Once your father had been created, I decided to amuse myself by driving him mad. He was to be the tool of our destruction. Yet since you have found your way to me over and over, perhaps after all you will destroy him instead. The outcome of the game no longer matters to me
.

I called him a wicked, malicious old man—it was the main thing I understood. He chuckled.

We flew from the crack in the golden bowl. We were stolen from the corpse on the battlefield. We are the smoke from the cannon’s mouth. I drove my son mad to hasten our end. Their faith in us died. Everything happens over and over, and each time it means less
.

“You say things, but they don’t make sense. Whose faith? Why am I here?”

In my great-grandfather’s time, the god Pan was a composer of remarkable accomplishment. In my grandfather’s, he was a pianist who excited the females in his audiences to incomprehensible ecstasies. In mine, he is a drunken poet who writes of nothing but descents to hell and similar degradations. By your time, he will become a mindless addict of alcohol and opiates. If you see him, tell yourself, Here is what remains of Pan and understand why we should be gone from the earth
.

“Pan never existed,” I said. “Not in the real world.”

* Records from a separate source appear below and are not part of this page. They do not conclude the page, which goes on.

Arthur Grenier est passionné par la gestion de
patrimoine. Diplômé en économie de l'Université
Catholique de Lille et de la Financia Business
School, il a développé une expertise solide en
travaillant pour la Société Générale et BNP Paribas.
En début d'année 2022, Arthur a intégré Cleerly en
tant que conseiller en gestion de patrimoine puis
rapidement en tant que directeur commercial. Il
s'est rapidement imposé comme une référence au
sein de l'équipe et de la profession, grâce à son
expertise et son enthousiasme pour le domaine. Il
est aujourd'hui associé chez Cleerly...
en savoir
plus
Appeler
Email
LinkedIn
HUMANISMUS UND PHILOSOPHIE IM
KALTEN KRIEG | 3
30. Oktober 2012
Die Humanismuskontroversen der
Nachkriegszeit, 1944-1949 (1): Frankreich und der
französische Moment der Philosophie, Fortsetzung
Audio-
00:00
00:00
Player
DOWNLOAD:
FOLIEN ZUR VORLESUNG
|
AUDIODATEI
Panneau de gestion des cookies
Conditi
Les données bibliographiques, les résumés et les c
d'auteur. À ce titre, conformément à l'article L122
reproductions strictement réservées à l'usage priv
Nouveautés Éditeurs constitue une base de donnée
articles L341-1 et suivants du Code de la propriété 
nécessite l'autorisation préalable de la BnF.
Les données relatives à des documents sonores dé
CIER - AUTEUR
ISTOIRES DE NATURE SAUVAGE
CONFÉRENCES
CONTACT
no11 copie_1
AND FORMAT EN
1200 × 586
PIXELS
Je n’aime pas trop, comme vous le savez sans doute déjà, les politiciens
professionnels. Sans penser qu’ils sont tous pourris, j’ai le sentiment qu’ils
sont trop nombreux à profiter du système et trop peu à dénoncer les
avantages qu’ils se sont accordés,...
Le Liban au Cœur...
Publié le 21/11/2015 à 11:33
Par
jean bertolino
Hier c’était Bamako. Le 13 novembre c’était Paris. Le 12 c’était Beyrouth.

What you call the real world never existed, either. It was created over and over by belief. Belief is subject to change. Human beings need stories to make sense of their accident-ridden lives
,
and their stories refused to let us go. I’m sick of it. They’re always telling one small fragment of the same huge story, and they’ll never get it right
.

Torchlights wobbling toward us appeared in the window. Overhead, I heard a scurry of wings and claws.

You were to come here with another. Perhaps you and he are here, but elsewhere. We shall see, you and I. My toy, my game, is ending. Mistake upon mistake. What wretched lives we were given
.

My eyes darkened. My joints sang with pain, and someone banged me on the head with a mallet. When my vision cleared I was on my knees, drooling vomit into the tall grass behind the ruin.